1870s into the 20th century
In 1872, Carl Fischer opened his musical instrument repair shop in the East Village neighborhood of New York City. Noticing that many of his customers were searching for instrumental arrangements of well-known works that didn't exist, Fischer began creating and reproducing arrangements which led him into the music publishing business. Carl Fischer became the pre-eminent publisher of music for concert band composers such as Percy Grainger, John Philip Sousa and the transcriptions of Erik W. G. Leidzén and Mayhew Lake.

Carl Fischer was also a musical instrument dealer and imported wooden flutes made by Emil Rittershausen and Berlin, Germany from the 1890s to 1914.  During this early period Carl Fisher was also the sole U.S. agent for Besson instruments, but also imported stenciled brass instruments from Courtois, Alexander, and Bohland & Fuchs. In 1910 Fischer won the importation rights for woodwinds manufactured by Buffet-Crampon of France. In 1929 the C.G. Conn Ltd. corporation acquired the musical instrument department from the company, maintaining the Carl Fischer retail operations as a consortium between Conn and the music publisher under the Carl Fischer name.  Instruments from various manufacturers of the period were sold under the Carl Fischer house brand.

As the company grew and diversified, Fischer's three sons joined the team: Carl, Jr., Walter S. and George. In 1924, Carl Fischer Music was invited to be a member of ASCAP, adding the company's publications to an established network of artists and composers. The company continued to grow, necessitating the building of Carl Fischer's new headquarters in 1926, located in Cooper Square, Manhattan. This building housed administrative offices and a retail store.

[Dataset excerpts]
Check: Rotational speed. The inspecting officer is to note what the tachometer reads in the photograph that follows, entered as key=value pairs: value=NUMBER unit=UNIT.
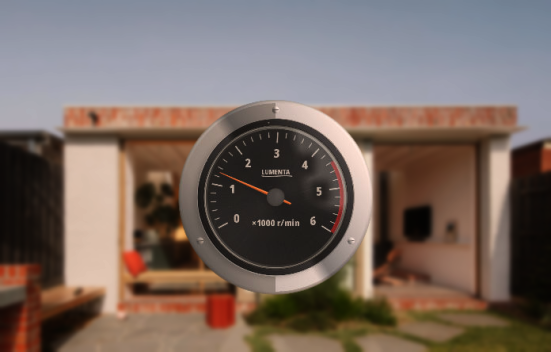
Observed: value=1300 unit=rpm
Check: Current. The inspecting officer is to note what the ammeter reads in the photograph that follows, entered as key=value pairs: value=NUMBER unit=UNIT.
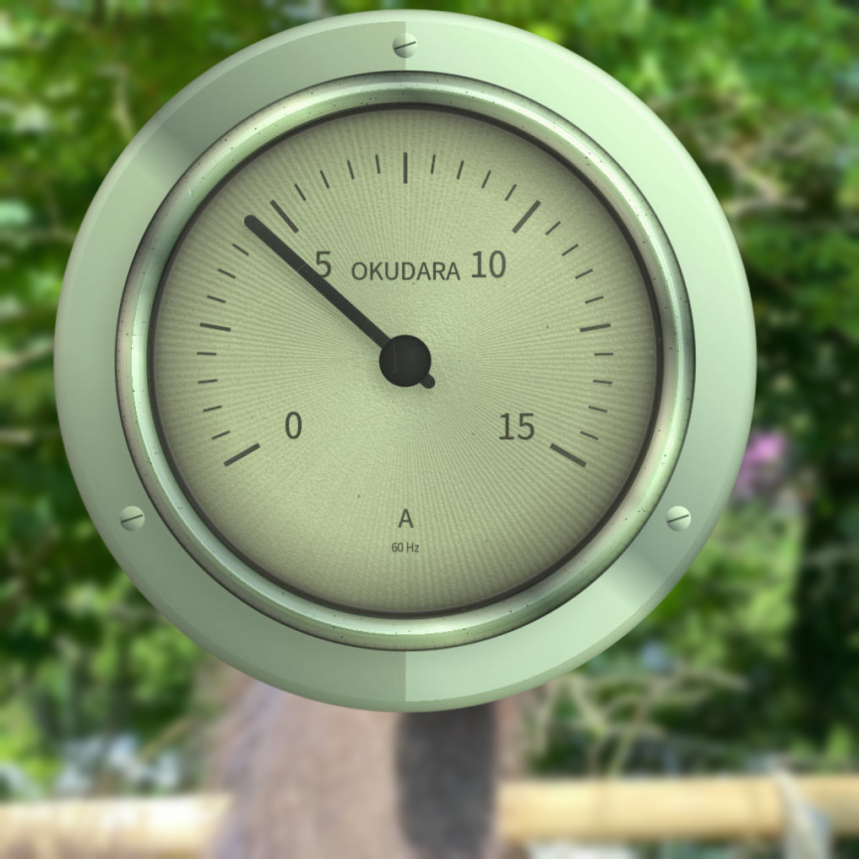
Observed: value=4.5 unit=A
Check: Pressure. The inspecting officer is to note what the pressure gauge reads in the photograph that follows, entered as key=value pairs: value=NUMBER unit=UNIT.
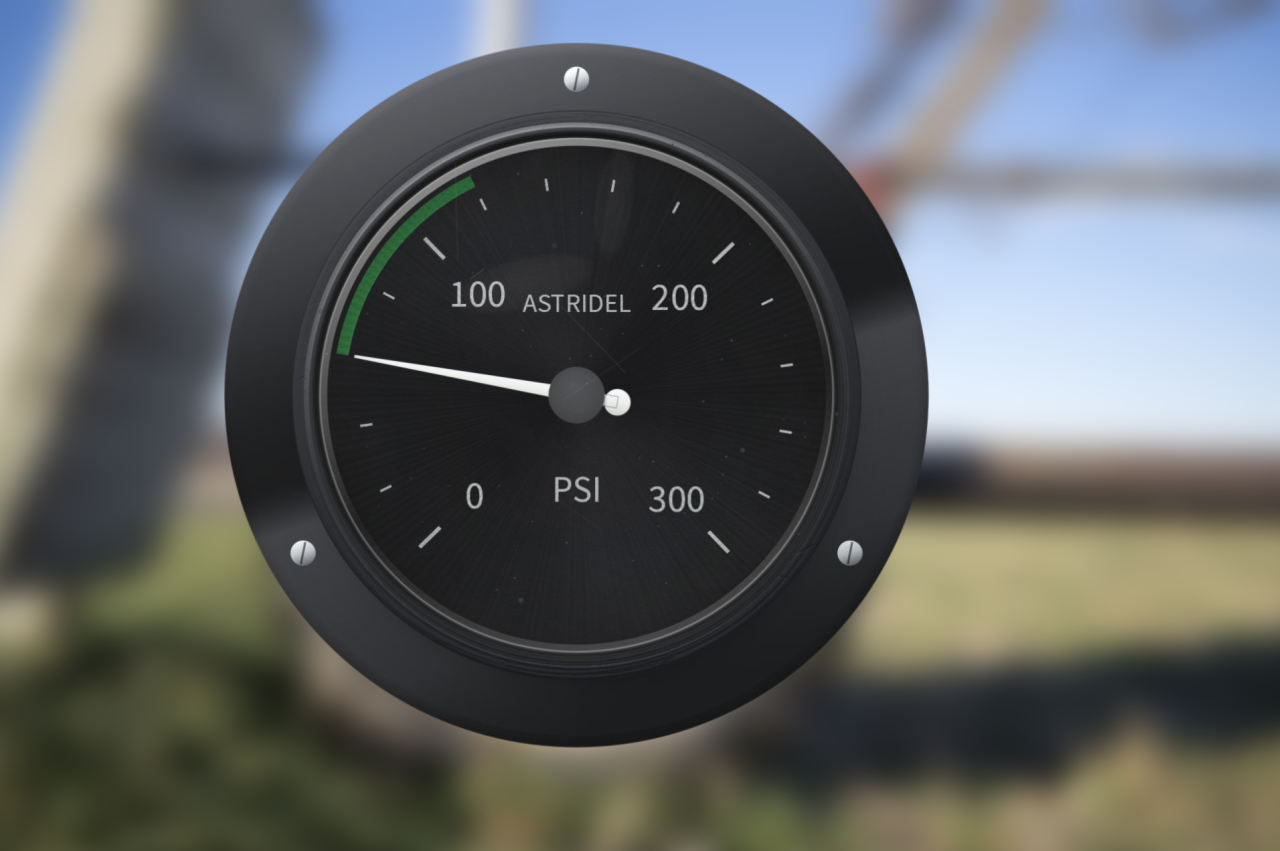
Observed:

* Required action *
Copy out the Carl Fischer history passage word for word from "1870s into the" up to and including "and Mayhew Lake.".

* Task output *
1870s into the 20th century
In 1872, Carl Fischer opened his musical instrument repair shop in the East Village neighborhood of New York City. Noticing that many of his customers were searching for instrumental arrangements of well-known works that didn't exist, Fischer began creating and reproducing arrangements which led him into the music publishing business. Carl Fischer became the pre-eminent publisher of music for concert band composers such as Percy Grainger, John Philip Sousa and the transcriptions of Erik W. G. Leidzén and Mayhew Lake.